2. Auch die Prüfung des Mordmerkmals der niedrigen Beweggründe leidet an einem durchgreifenden Rechtsfehler. Bezüglich der Anforderungen an die subjektive Tatseite geht die Kammer von einem unzutreffenden rechtlichen Maßstab aus.
Der Vertreter der Nebenkläger, RA Prof. Dr.

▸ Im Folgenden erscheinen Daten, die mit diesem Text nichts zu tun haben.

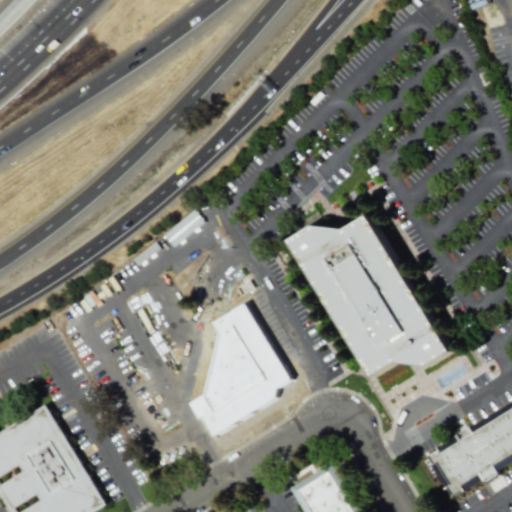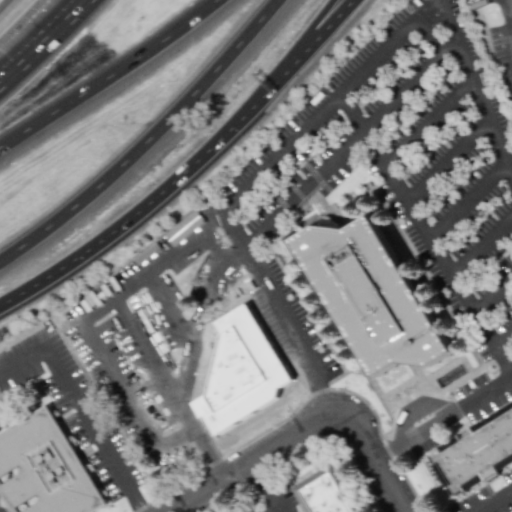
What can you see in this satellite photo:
road: (509, 7)
road: (14, 14)
road: (508, 14)
road: (42, 41)
road: (300, 44)
road: (312, 45)
road: (111, 76)
road: (477, 86)
road: (356, 129)
road: (152, 143)
road: (447, 161)
road: (237, 190)
road: (464, 195)
road: (286, 200)
road: (143, 209)
road: (413, 216)
road: (480, 244)
road: (491, 292)
road: (268, 295)
building: (375, 296)
building: (375, 296)
road: (169, 308)
road: (501, 336)
building: (241, 372)
building: (243, 372)
road: (119, 384)
road: (326, 396)
road: (298, 403)
road: (77, 408)
road: (412, 409)
road: (454, 414)
road: (308, 429)
road: (200, 440)
building: (474, 452)
building: (476, 457)
road: (386, 459)
building: (44, 469)
building: (47, 469)
road: (261, 487)
building: (326, 492)
building: (328, 492)
road: (491, 498)
road: (272, 509)
road: (139, 510)
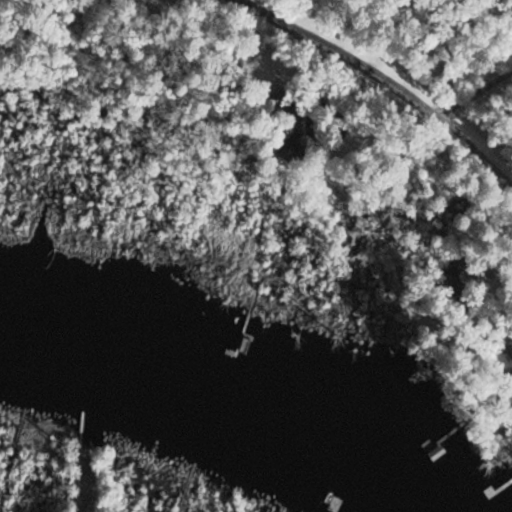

W., hat in seiner Revisionsbegründung hierzu u.a. ausgeführt:
"Rechtlich fehl geht auch die Hilfserwägung der Kammer, wonach jedenfalls die subjektive Seite des Mordmerkmals der niedrigen Beweggründe nicht gegeben sei. ... Bei der Prüfung der niedrigen Beweggründe ist erforderlich und zugleich genügend, dass der Täter die Umstände kennt und bewusst erfasst, welche die Bewertung seines Handlungsantriebes als niedrig begründen. Dagegen braucht er ihre Bewertung als weder niedrig vorzunehmen noch nachzuvollziehen; auf seine eigene Einschätzung oder rechtsethische Bewertung kommt es nicht an (BGHSt 6, 329, 331; BGHR StGB § 211 Abs. 2 niedrige Beweggründe 6, 13, 15, 23, 24; st. Rspr.)."

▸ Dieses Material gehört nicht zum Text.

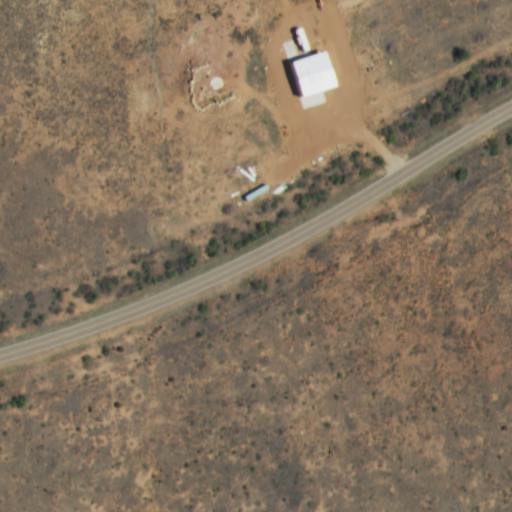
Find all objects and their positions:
road: (265, 251)
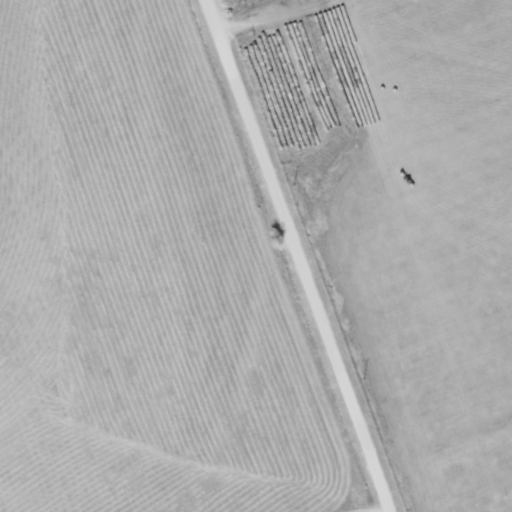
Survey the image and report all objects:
road: (301, 256)
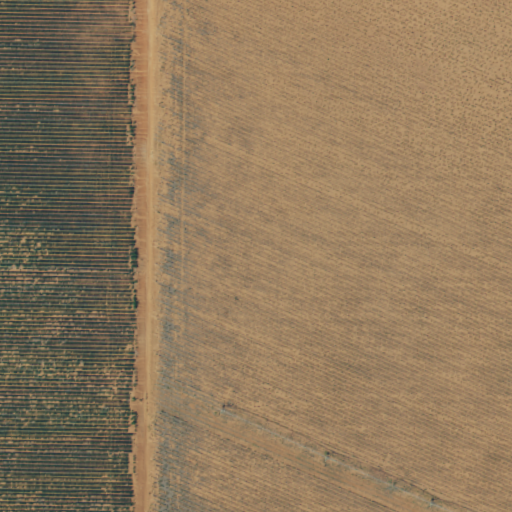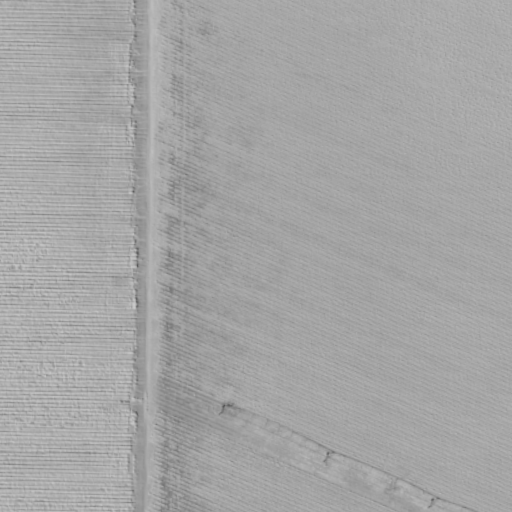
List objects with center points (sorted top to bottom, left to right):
road: (173, 256)
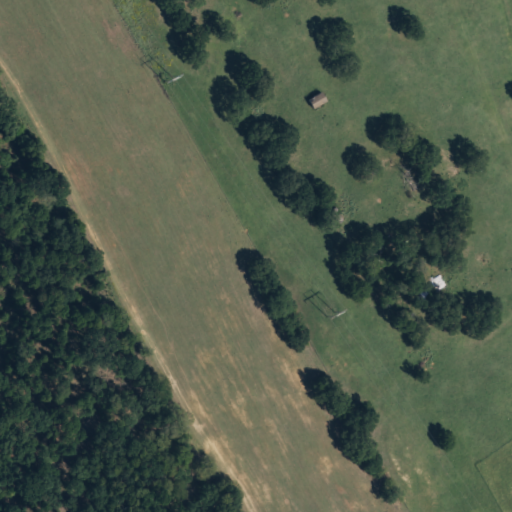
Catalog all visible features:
power tower: (167, 78)
building: (312, 98)
power tower: (330, 312)
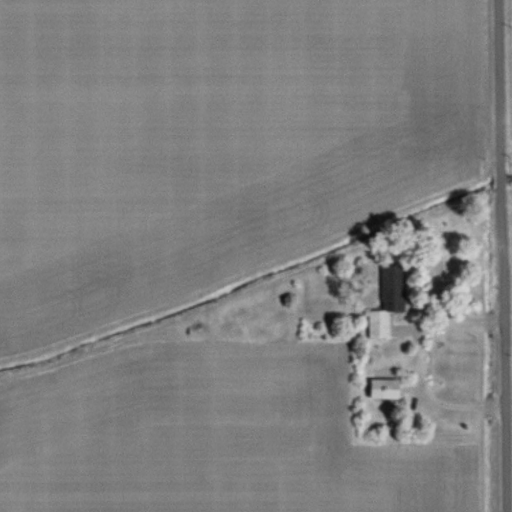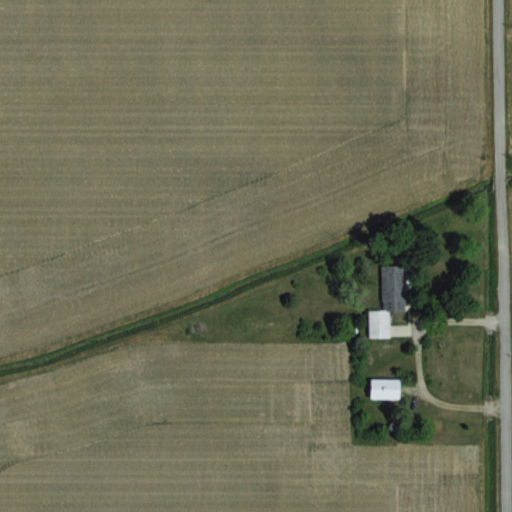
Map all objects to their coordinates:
road: (497, 79)
road: (498, 175)
building: (388, 296)
road: (502, 352)
building: (385, 385)
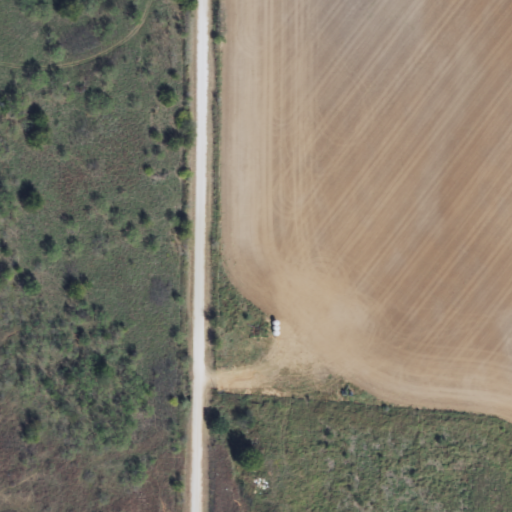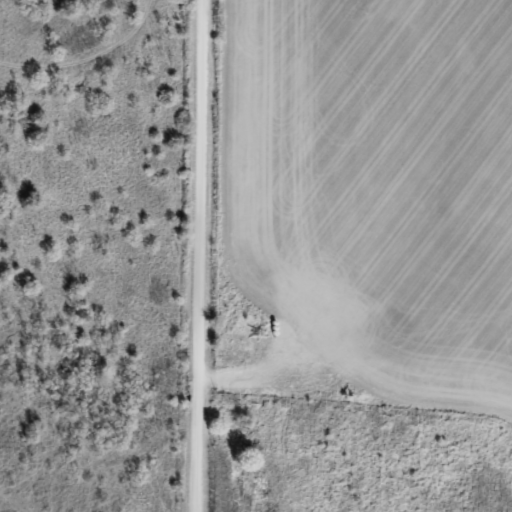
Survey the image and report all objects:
road: (203, 256)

Dem ist vom Senat nichts hinzuzufügen.
Diese Rechtsfehler führen zur Aufhebung des Urteils mit den Feststellungen. Ausgenommen sind die - rechtsfehlerfrei - getroffenen Feststellungen zum äußeren Tatgeschehen, die bestehen bleiben können. Der neue Tatrichter kann ergänzende, nicht in Widerspruch stehende Feststellungen treffen; die subjektive Tatseite ist neu festzustellen.